┌────────

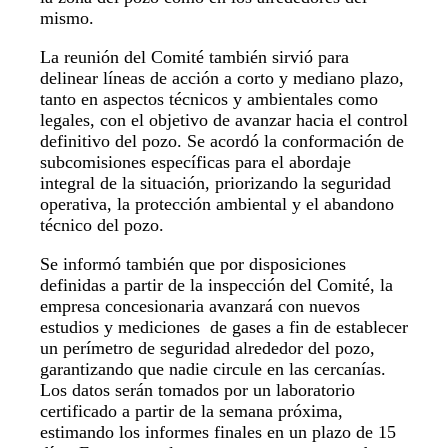
mismo.
La reunión del Comité también sirvió para
delinear líneas de acción a corto y mediano plazo,
tanto en aspectos técnicos y ambientales como
legales, con el objetivo de avanzar hacia el control
definitivo del pozo. Se acordó la conformación de
subcomisiones específicas para el abordaje
integral de la situación, priorizando la seguridad
operativa, la protección ambiental y el abandono
técnico del pozo.
Se informó también que por disposiciones
definidas a partir de la inspección del Comité, la
empresa concesionaria avanzará con nuevos
estudios y mediciones de gases a fin de establecer
un perímetro de seguridad alrededor del pozo,
garantizando que nadie circule en las cercanías.
Los datos serán tomados por un laboratorio
certificado a partir de la semana próxima,
estimando los informes finales en un plazo de 15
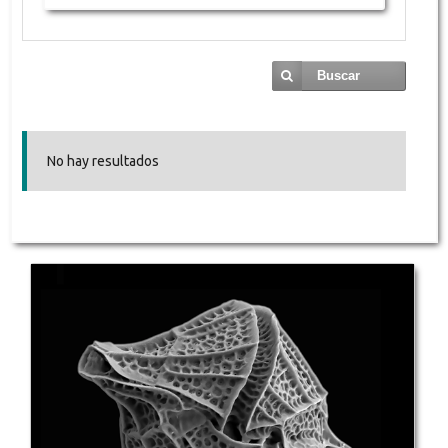
Buscar
No hay resultados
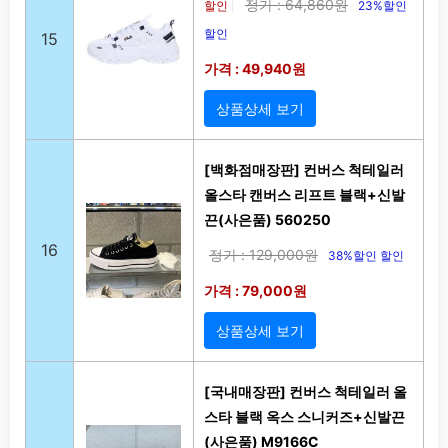
정가 : 64,860원
할인
23%할인
|
할인
15
가격 : 49,940원
상품상세 보기
[백화점매장판] 컨버스 척테일러
올스타 캔버스 리프트 블랙+신발
끈(사은품) 560250
16
정가 : 129,000원
38%할인 할인
가격 : 79,000원
상품상세 보기
[국내매장판] 컨버스 척테일러 올
스타 블랙 옥스 스니커즈+신발끈
(사은품) M9166C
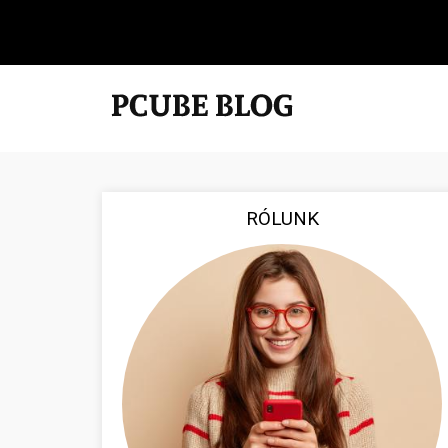
RÓLUNK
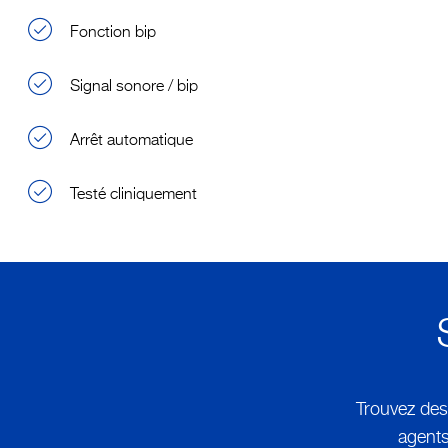
Fonction bip
Signal sonore / bip
Arrêt automatique
Testé cliniquement
Trouvez des
agents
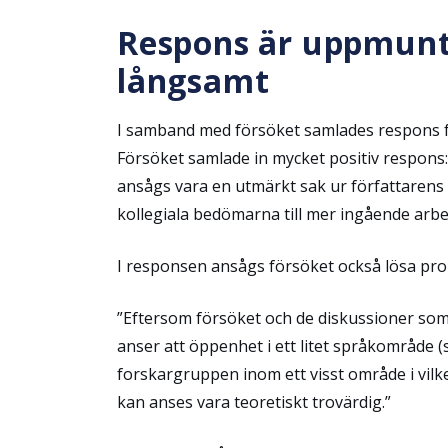
Respons är uppmunt
långsamt
I samband med försöket samlades respons 
Försöket samlade in mycket positiv respons:
ansågs vara en utmärkt sak ur författarens 
kollegiala bedömarna till mer ingående arbe
I responsen ansågs försöket också lösa prob
”Eftersom försöket och de diskussioner som f
anser att öppenhet i ett litet språkområde (so
forskargruppen inom ett visst område i vilket
kan anses vara teoretiskt trovärdig.”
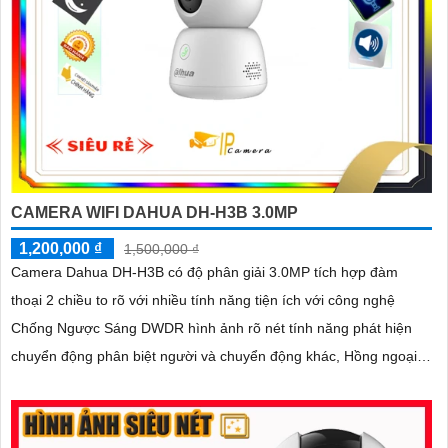
CAMERA WIFI DAHUA DH-H3B 3.0MP
1,200,000 ₫
1,500,000 ₫
Camera Dahua DH-H3B có độ phân giải 3.0MP tích hợp đàm
thoại 2 chiều to rõ với nhiều tính năng tiện ích với công nghệ
Chống Ngược Sáng DWDR hình ảnh rõ nét tính năng phát hiện
chuyển động phân biệt người và chuyển động khác, Hồng ngoại
10m cho giám sát ban đêm sắc nét dù thiếu ánh sáng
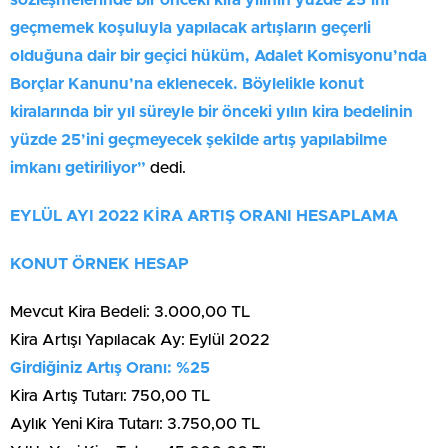
sözleşmelerinde bir önceki kira yılının yüzde 25’ini
geçmemek koşuluyla yapılacak artışların geçerli
olduğuna dair bir geçici hüküm, Adalet Komisyonu’nda
Borçlar Kanunu’na eklenecek. Böylelikle konut
kiralarında bir yıl süreyle bir önceki yılın kira bedelinin
yüzde 25’ini geçmeyecek şekilde artış yapılabilme
imkanı getiriliyor”
dedi.
EYLÜL AYI 2022 KİRA ARTIŞ ORANI HESAPLAMA
KONUT ÖRNEK HESAP
Mevcut Kira Bedeli: 3.000,00 TL
Kira Artışı Yapılacak Ay: Eylül 2022
Girdiğiniz Artış Oranı: %25
Kira Artış Tutarı: 750,00 TL
Aylık Yeni Kira Tutarı: 3.750,00 TL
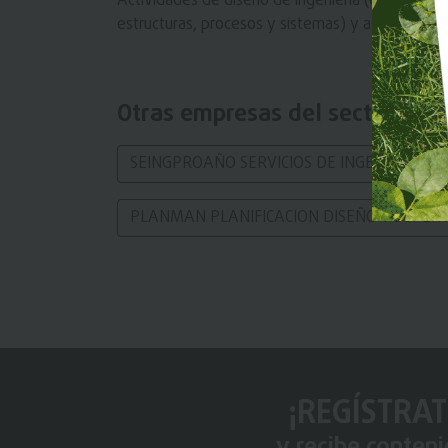
Actividades de diseño de ingeniería (es decir, apl
estructuras, procesos y sistemas) y asesoría de 
Otras empresas del sector
SEINGPROAÑO SERVICIOS DE INGENIERIA ME
PLANMAN PLANIFICACION DISEÑO Y SUPERVI
¡REGÍSTRAT
y recibe conten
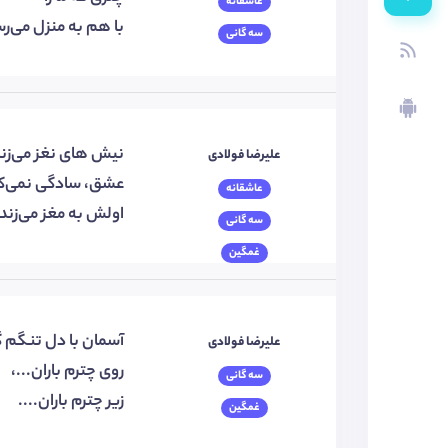
عاشقانه
با هم به منزل می‌رس
سه گانی
نیش های نغز می‌زند
علیرضا فولادی
عشق، سادگی نمی‌کن
عاشقانه
اولش به مغز می‌زند.
سه گانی
غمگین
آسمان با دل تنگم گر
علیرضا فولادی
روی چترم باران...،
سه گانی
زیر چترم باران....
غمگین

└────────

作業内容:
行の先頭から始め、「Se informó también que por disposiciones」を含む行まで(その行を含む)を対象に、「pozo」を「yacimiento」に改めて更新し、その他は変えずに示してください。画像は答えに含めないでください。

解答例:
mismo.
La reunión del Comité también sirvió para
delinear líneas de acción a corto y mediano plazo,
tanto en aspectos técnicos y ambientales como
legales, con el objetivo de avanzar hacia el control
definitivo del yacimiento. Se acordó la conformación de
subcomisiones específicas para el abordaje
integral de la situación, priorizando la seguridad
operativa, la protección ambiental y el abandono
técnico del yacimiento.
Se informó también que por disposiciones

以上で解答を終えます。